#### [PROBLEM TO WORK ON]
Transcribe exactly everything in the data below from the line containing "G04 Scale: 100" down to the line containing "X12214209Y-1994631D01*", both lines included and nothing further.
=== Begin Enclosure ===
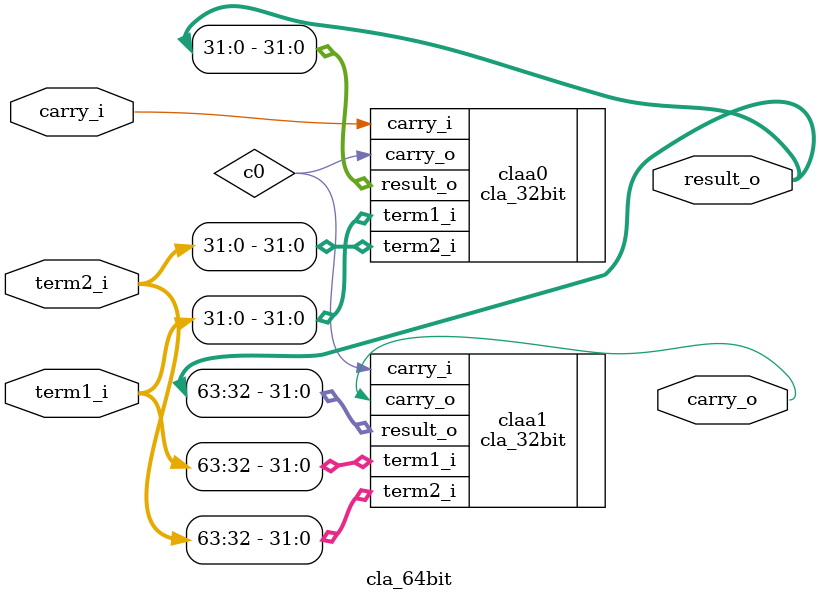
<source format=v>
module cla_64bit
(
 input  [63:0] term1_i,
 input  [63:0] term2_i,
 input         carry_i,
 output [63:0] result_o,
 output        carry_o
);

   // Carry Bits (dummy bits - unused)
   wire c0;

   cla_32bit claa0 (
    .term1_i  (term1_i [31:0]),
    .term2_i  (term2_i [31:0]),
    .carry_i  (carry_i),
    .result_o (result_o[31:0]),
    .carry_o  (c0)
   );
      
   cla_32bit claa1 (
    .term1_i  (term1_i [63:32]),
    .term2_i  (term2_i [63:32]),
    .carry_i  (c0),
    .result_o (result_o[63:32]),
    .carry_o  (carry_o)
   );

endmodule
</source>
=== End Enclosure ===
=== Begin Enclosure ===
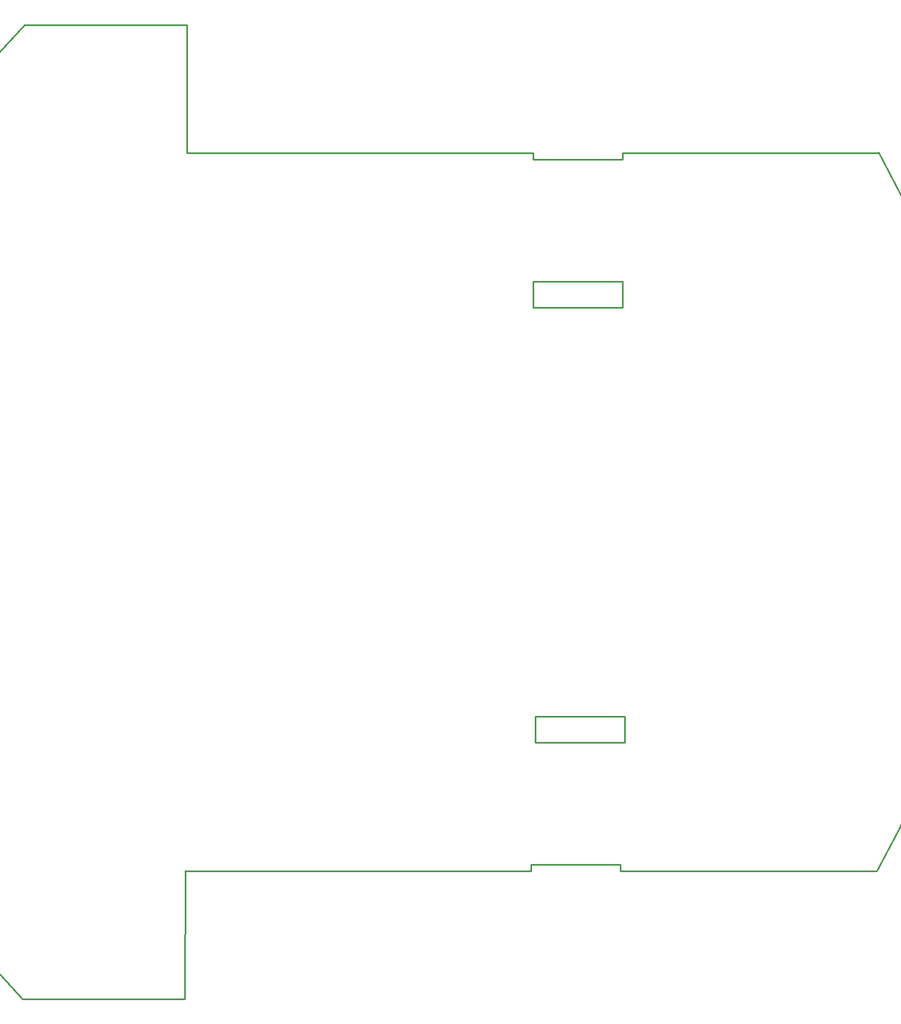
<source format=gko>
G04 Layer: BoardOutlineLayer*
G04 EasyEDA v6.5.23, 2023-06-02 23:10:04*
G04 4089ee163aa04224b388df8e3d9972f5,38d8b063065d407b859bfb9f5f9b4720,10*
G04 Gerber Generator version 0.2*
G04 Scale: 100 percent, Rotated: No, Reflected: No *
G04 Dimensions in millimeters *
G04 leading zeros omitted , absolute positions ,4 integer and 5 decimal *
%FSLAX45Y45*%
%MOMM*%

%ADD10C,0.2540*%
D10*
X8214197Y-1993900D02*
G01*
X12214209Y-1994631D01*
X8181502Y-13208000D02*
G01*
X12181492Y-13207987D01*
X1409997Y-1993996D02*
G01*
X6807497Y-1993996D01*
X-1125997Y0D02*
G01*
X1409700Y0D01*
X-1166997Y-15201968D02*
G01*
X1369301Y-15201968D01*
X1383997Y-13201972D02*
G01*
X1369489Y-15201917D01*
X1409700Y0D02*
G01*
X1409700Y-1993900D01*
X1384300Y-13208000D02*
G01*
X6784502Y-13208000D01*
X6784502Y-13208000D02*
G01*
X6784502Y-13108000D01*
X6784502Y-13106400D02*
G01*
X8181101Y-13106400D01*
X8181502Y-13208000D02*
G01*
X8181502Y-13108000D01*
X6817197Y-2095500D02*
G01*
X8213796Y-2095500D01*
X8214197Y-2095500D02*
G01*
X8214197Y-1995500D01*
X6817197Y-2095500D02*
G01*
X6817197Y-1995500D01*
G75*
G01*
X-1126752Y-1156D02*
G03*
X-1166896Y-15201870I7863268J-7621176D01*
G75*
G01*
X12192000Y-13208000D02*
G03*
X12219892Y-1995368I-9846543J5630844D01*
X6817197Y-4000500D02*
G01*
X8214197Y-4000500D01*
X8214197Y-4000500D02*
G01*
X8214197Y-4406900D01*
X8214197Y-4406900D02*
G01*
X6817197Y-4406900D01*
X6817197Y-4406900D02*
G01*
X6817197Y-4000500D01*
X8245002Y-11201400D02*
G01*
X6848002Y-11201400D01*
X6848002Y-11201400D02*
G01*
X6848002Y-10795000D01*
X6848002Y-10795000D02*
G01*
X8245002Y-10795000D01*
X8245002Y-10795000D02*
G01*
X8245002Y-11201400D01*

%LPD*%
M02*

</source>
=== End Enclosure ===
=== Begin Enclosure ===
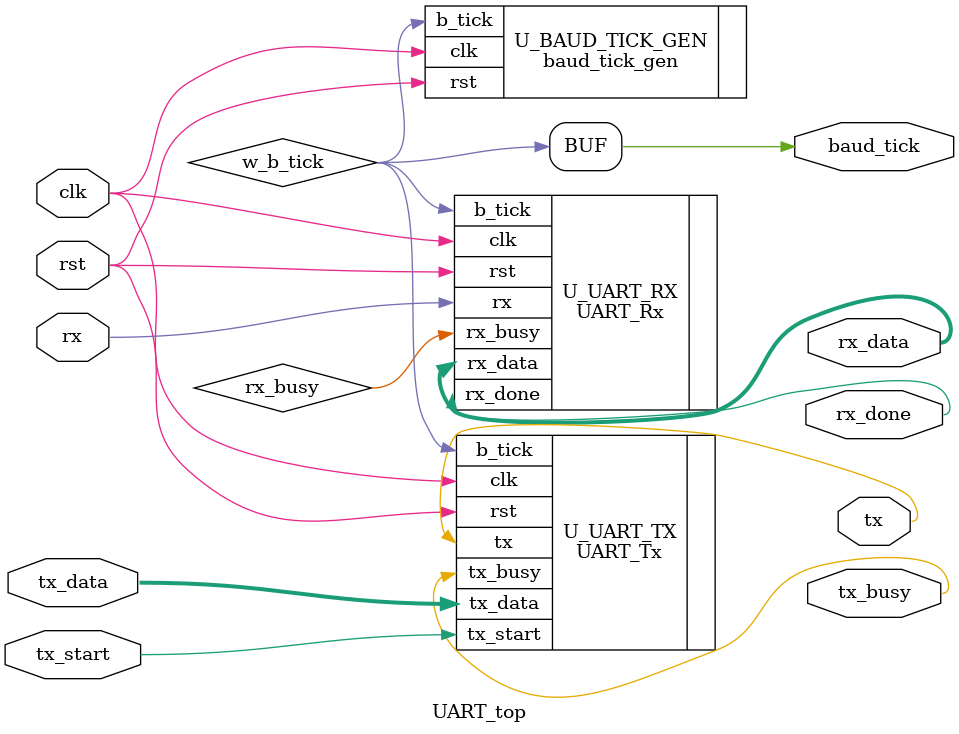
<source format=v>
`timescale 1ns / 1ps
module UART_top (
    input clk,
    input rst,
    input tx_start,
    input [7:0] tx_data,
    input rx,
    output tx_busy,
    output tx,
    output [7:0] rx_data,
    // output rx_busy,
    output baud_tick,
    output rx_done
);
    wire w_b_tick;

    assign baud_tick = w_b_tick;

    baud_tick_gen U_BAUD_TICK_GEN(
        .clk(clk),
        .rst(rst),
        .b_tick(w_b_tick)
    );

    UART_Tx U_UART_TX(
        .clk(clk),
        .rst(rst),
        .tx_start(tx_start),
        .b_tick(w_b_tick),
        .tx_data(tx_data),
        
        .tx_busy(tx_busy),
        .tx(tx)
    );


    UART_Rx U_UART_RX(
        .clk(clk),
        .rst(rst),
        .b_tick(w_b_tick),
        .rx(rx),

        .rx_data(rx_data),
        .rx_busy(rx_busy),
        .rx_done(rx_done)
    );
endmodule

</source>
=== End Enclosure ===
#### [RESPONSE]
G04 Scale: 100 percent, Rotated: No, Reflected: No *
G04 Dimensions in millimeters *
G04 leading zeros omitted , absolute positions ,4 integer and 5 decimal *
%FSLAX45Y45*%
%MOMM*%

%ADD10C,0.2540*%
D10*
X8214197Y-1993900D02*
G01*
X12214209Y-1994631D01*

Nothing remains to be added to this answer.